Extracted page text data
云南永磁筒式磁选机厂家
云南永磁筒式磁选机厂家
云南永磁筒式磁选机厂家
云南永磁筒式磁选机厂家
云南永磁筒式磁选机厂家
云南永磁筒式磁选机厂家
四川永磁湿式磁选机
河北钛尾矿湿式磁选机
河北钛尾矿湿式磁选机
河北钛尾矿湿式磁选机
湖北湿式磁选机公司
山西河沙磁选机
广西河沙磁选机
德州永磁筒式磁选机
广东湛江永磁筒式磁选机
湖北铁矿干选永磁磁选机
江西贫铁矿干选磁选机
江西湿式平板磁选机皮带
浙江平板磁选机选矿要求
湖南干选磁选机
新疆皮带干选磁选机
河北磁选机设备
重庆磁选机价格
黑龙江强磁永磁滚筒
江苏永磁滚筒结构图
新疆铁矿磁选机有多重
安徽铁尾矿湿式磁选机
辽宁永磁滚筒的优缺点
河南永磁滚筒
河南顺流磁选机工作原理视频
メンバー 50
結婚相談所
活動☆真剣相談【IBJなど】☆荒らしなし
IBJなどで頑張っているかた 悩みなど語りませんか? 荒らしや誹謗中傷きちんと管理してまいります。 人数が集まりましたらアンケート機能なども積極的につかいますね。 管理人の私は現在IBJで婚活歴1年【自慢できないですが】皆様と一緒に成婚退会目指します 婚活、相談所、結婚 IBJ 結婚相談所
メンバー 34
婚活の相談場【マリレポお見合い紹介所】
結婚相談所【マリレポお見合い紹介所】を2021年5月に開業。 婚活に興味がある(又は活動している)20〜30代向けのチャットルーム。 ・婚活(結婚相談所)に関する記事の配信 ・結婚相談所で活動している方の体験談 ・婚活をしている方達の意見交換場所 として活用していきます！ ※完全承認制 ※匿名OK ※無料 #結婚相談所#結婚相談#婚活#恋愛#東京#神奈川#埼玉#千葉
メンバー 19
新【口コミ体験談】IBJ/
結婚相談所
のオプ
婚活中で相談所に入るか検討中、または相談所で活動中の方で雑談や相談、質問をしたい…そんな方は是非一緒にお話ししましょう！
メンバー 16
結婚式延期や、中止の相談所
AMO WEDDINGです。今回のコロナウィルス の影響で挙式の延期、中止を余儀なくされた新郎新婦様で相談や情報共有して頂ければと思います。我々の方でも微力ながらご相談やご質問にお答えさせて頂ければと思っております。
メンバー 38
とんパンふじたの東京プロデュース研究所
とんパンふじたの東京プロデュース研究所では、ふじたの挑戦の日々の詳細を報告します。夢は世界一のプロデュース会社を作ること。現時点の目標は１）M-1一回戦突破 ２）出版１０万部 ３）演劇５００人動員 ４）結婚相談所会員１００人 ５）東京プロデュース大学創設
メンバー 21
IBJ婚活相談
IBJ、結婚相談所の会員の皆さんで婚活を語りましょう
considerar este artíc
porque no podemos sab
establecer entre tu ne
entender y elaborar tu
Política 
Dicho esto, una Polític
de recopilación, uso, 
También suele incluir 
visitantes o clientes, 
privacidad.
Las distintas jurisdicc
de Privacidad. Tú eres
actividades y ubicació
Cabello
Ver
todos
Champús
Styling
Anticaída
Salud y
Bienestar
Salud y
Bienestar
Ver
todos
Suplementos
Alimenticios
--
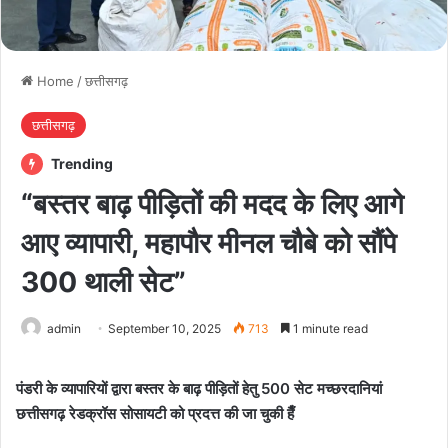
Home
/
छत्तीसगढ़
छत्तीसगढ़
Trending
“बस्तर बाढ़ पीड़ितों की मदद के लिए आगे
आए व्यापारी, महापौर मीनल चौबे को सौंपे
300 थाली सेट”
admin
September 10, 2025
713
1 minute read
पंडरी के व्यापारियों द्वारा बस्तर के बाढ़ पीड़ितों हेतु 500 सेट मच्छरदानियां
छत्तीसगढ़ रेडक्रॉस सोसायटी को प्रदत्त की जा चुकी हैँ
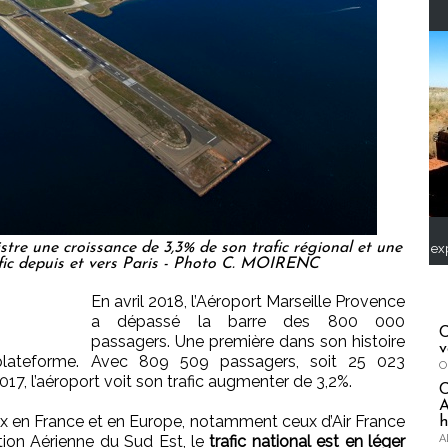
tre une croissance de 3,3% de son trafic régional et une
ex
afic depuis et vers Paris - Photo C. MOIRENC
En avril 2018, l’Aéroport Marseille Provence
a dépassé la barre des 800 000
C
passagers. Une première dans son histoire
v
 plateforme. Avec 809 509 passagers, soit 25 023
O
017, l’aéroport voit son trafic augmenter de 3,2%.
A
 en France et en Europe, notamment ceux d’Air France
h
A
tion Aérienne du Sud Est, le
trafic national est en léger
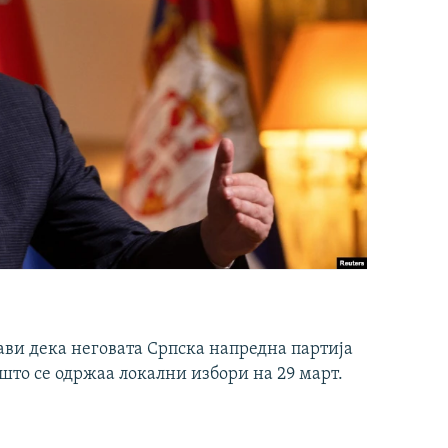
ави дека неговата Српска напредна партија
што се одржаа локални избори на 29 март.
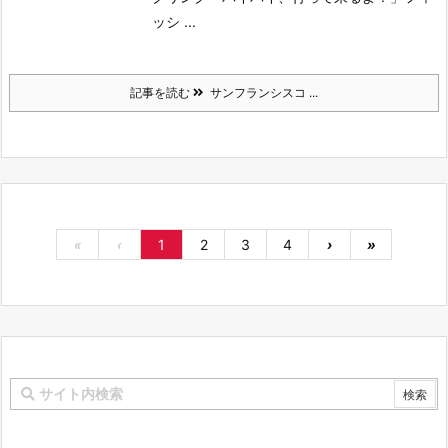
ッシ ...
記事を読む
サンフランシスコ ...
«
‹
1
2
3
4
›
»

◆ **Your goal**
Extract every line of the material that contains the string "マリレポお見合い紹介所". Matching is case-sensitive.

◆ **Task response**
婚活の相談場【マリレポお見合い紹介所】
結婚相談所【マリレポお見合い紹介所】を2021年5月に開業。 婚活に興味がある(又は活動している)20〜30代向けのチャットルーム。 ・婚活(結婚相談所)に関する記事の配信 ・結婚相談所で活動している方の体験談 ・婚活をしている方達の意見交換場所 として活用していきます！ ※完全承認制 ※匿名OK ※無料 #結婚相談所#結婚相談#婚活#恋愛#東京#神奈川#埼玉#千葉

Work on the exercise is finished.